The Bengals went into Pittsburgh with their playoff dreams on the table. With New England’s loss to Miami earlier in the afternoon, they had the chance to leapfrog them in the standings and seize control of the #2 seed with the final two games of their season being played in The Jungle, a place where they have not lost all year long. However, as things turned out, the trip to the Steel City was a forgettable as the Cardiac Cats dropped a tough one to the desperate Steelers.
This was one of those games where you could not afford to take a bathroom break during special teams plays. A lot went on during kickoffs and punts in this one. Let’s hit the checklist: we saw a botched snap from the longsnapper, Clark Harris. Punter Kevin Huber was unable to field the ball cleanly and he had to eat it at his own one yard line. This lead to a one yard Le’Veon Bell touchdown run. Later on, Huber punted the ball down the field towards Antonio Brown. Brown returned the punt 67 punts to the house. On the play Huber was laid out by a Steeler player. As it turned out, he fractured his jaw on the play and was going to miss the rest of the game. Since most teams do not carry two punters on their 53-man roster, booting the ball away was going to be a problem for Cincy. Place-kicker Mike Nugent would do the honors, which made for some more interesting television. Finally, on a play that nobody really talked about, Nugent kicked the ball off (with the team down 30-14 with 14:09 left in the game) to Felix Jones. Jones deflected the ball backwards at the five yard line. It rolled into the end zone where he was able to go and retrieve it. He then kneeled on the ball which should have been ruled a safety. Last I checked, you cannot touch a ball in the field of play and then kneel it in the end zone. Someone should correct me if I’m wrong, but I am pretty sure that play was illegal. But then again, who am I to argue with Ed Hochuli. He is one of the best refs and has one of the best crews in the business.
Outside of the adventure that was special teams play, we saw some solid quarterback play from Ben Roethlisberger. He was very accurate early on in this game and played turnover-free football until the third quarter. At the 12:32 mark, he tossed a pass up the left sideline in the direction of Emmanuel Sanders. However, the wind caught hold of the ball and held it up in the air for a bit longer than Big Ben would have liked it to have been. This allowed Adam Jones, the Cincinnati corner, to make a play on it and come down with the interception. Other than that one play, I thought that Roethlisberger did a nice job throwing the ball on target to his open receivers. It was nice to see him getting the ball out of his hands quickly. The Bengals have a fierce pass rush, and they were not able to put much pressure on the QB in this game. Utilization of quick screens and hitch routes really helped in this situation, but when the team wanted to pass the ball down field, the Steeler front did a great job in five-man protection. I thought it was one of the more impressive outings from this O-line all year long.

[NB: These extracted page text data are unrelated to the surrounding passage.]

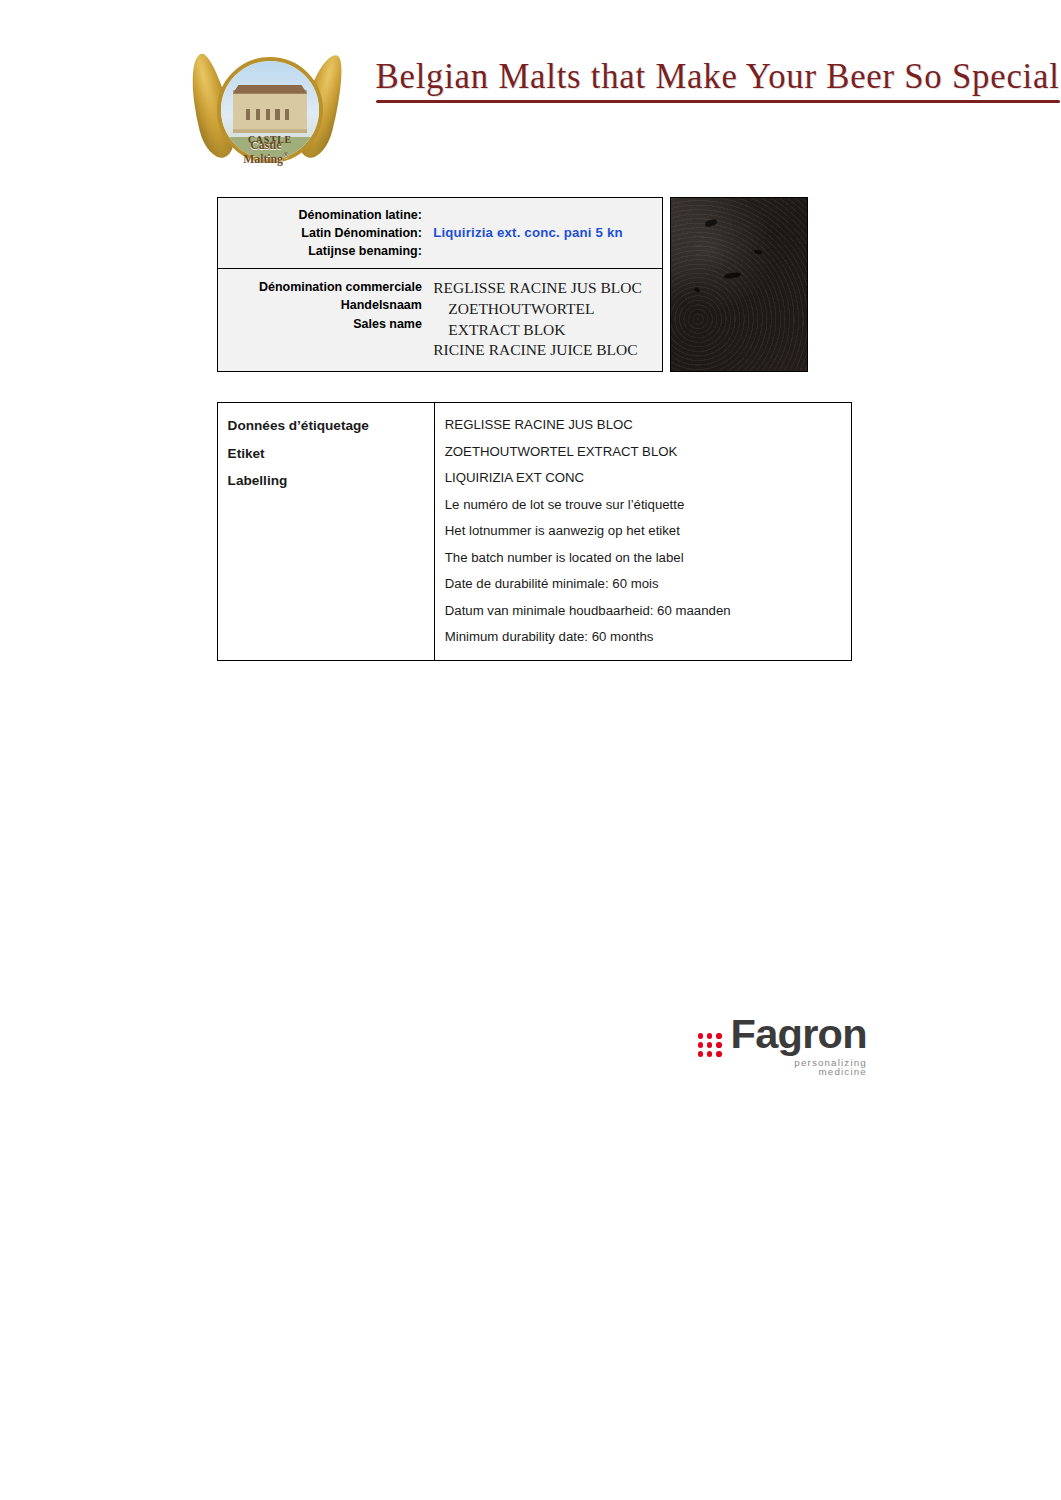CASTLE
Castle
Malting®
Belgian Malts that Make Your Beer So Special
Dénomination latine:
Latin Dénomination:
Latijnse benaming:
Liquirizia ext. conc. pani 5 kn
Dénomination commerciale Handelsnaam Sales name
REGLISSE RACINE JUS BLOC ZOETHOUTWORTEL EXTRACT BLOK RICINE RACINE JUICE BLOC
| Données d’étiquetage Etiket Labelling | REGLISSE RACINE JUS BLOC ZOETHOUTWORTEL EXTRACT BLOK LIQUIRIZIA EXT CONC Le numéro de lot se trouve sur l’étiquette Het lotnummer is aanwezig op het etiket The batch number is located on the label Date de durabilité minimale: 60 mois Datum van minimale houdbaarheid: 60 maanden Minimum durability date: 60 months |
Fagron
personalizing medicine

For the Bengals, they really were not able to do much on offense outside of Andy Dalton and A.J. Green. Green managed nine catches for 93 yards, but he didn’t get behind the Pittsburgh defense. His longest catch went for 19 yards, and 16 of his 18 targets were all of the short variety (under 15 yards). In fact, Dalton only threw the ball further than 15 yards away from the line of scrimmage those two times, completing only one of them for 19 yards. The Steelers threw it deep only twice as well, but they had a 27-7 halftime lead to play with, so they did not have to force the ball down the field. Also, Cincy was unable to run the ball. The team combined for 22 carries for just 57 yards (2.6 yards per carry). The front four from Pittsburgh showed great gap integrity and did not allow any major holes open up. It was a solid performance from them in that area as well.

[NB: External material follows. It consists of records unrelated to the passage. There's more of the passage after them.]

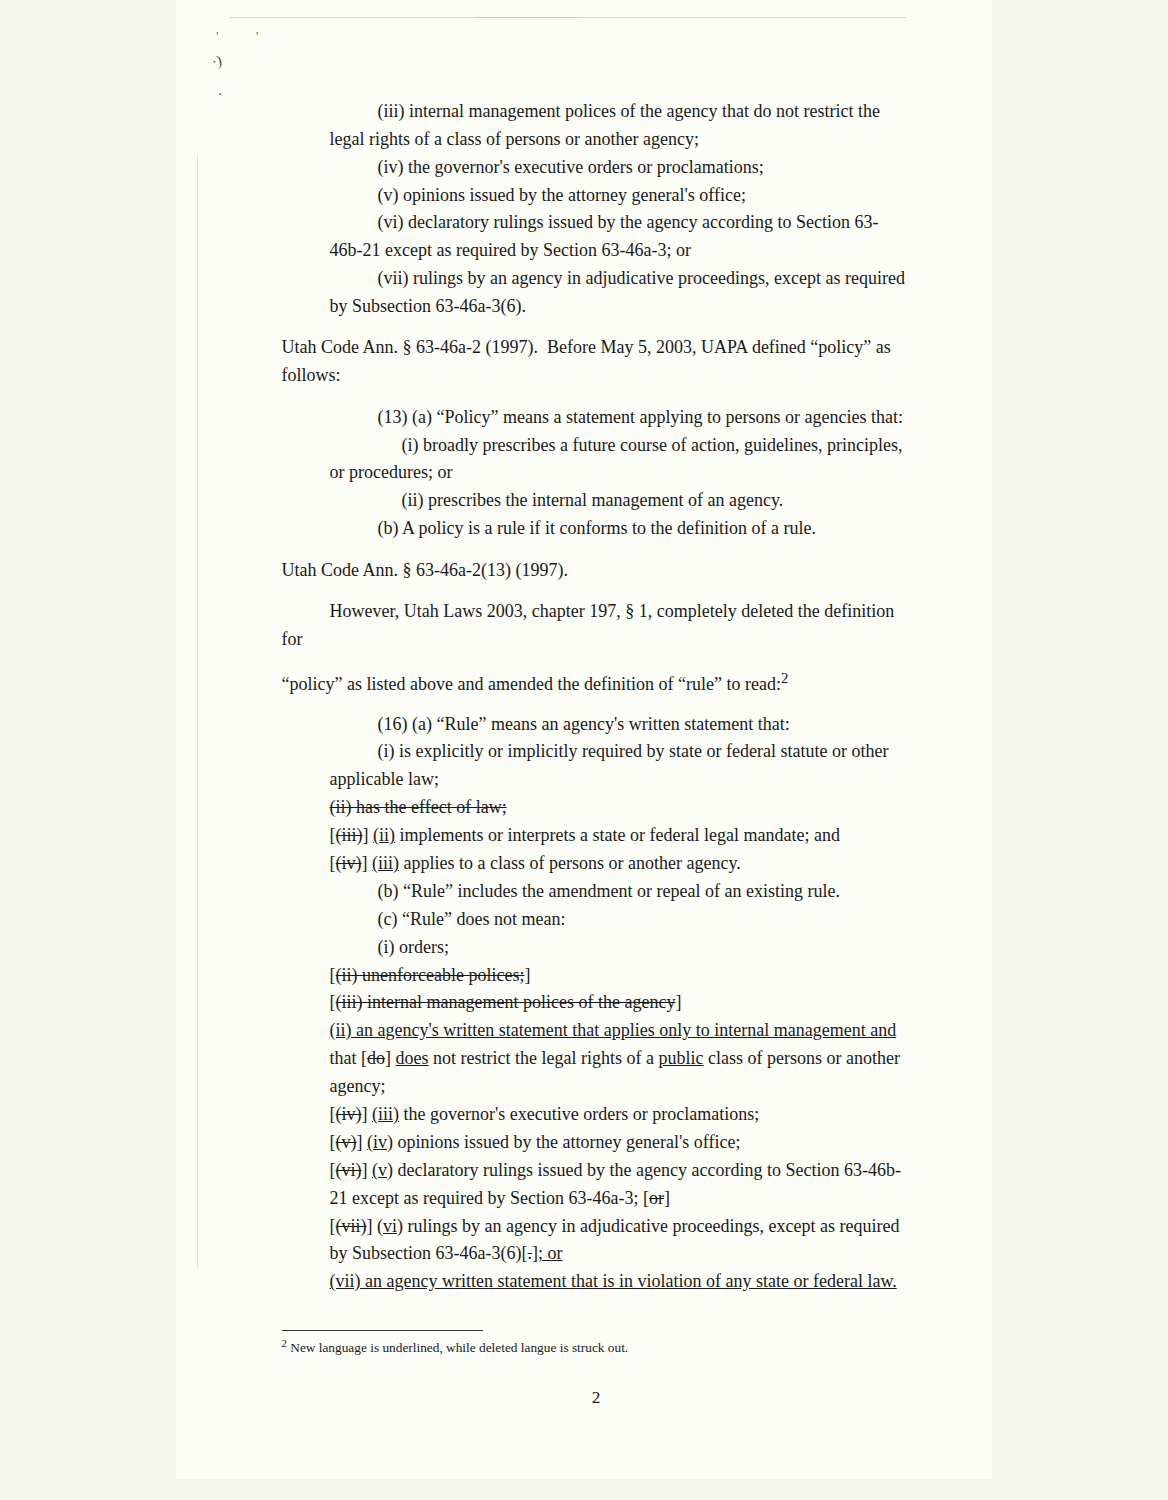' '
·)
.
(iii) internal management polices of the agency that do not restrict the legal rights of a class of persons or another agency;
(iv) the governor's executive orders or proclamations;
(v) opinions issued by the attorney general's office;
(vi) declaratory rulings issued by the agency according to Section 63-46b-21 except as required by Section 63-46a-3; or
(vii) rulings by an agency in adjudicative proceedings, except as required by Subsection 63-46a-3(6).
Utah Code Ann. § 63-46a-2 (1997). Before May 5, 2003, UAPA defined “policy” as follows:
(13) (a) “Policy” means a statement applying to persons or agencies that:
(i) broadly prescribes a future course of action, guidelines, principles, or procedures; or
(ii) prescribes the internal management of an agency.
(b) A policy is a rule if it conforms to the definition of a rule.
Utah Code Ann. § 63-46a-2(13) (1997).
However, Utah Laws 2003, chapter 197, § 1, completely deleted the definition for
“policy” as listed above and amended the definition of “rule” to read:2
(16) (a) “Rule” means an agency's written statement that:
(i) is explicitly or implicitly required by state or federal statute or other applicable law;
(ii) has the effect of law;
[(iii)] (ii) implements or interprets a state or federal legal mandate; and
[(iv)] (iii) applies to a class of persons or another agency.
(b) “Rule” includes the amendment or repeal of an existing rule.
(c) “Rule” does not mean:
(i) orders;
[(ii) unenforceable polices;]
[(iii) internal management polices of the agency]
(ii) an agency's written statement that applies only to internal management and that [do] does not restrict the legal rights of a public class of persons or another agency;
[(iv)] (iii) the governor's executive orders or proclamations;
[(v)] (iv) opinions issued by the attorney general's office;
[(vi)] (v) declaratory rulings issued by the agency according to Section 63-46b-21 except as required by Section 63-46a-3; [or]
[(vii)] (vi) rulings by an agency in adjudicative proceedings, except as required by Subsection 63-46a-3(6)[.]; or
(vii) an agency written statement that is in violation of any state or federal law.
2 New language is underlined, while deleted langue is struck out.
2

After seeing this game, I can say that the Bengals are far from a finished product. Their offense is too inconsistent, and the team as a whole just does not play very well away from home. They are 3-5 on the road this season, so earning the #2 seed is paramount for them. The team has a chance to redeem itself next week against the Vikings, a team that has been playing good football lately. The Patriots, who they are currently competing with for that #2 seed and first round BYE, head to Baltimore to face the playoff-hopeful Ravens. Thanks to their head-to-head win over New England earlier this season, the Bengals do have a legitimate shot at this first round BYE. They just need to take care of business at home. Pittsburgh’s feint playoff hopes stay alive with this win, and they will now have to head to Green Bay to face the Packers. Aaron Rodgers figures to be a go in that game, but even if he is not, Matt Flynn has proven that he is capable of leading the team (minus one ugly performance against the Lions). It is a major uphill battle for the black and yellow, but at least they have a chance to finish this season on a hot streak.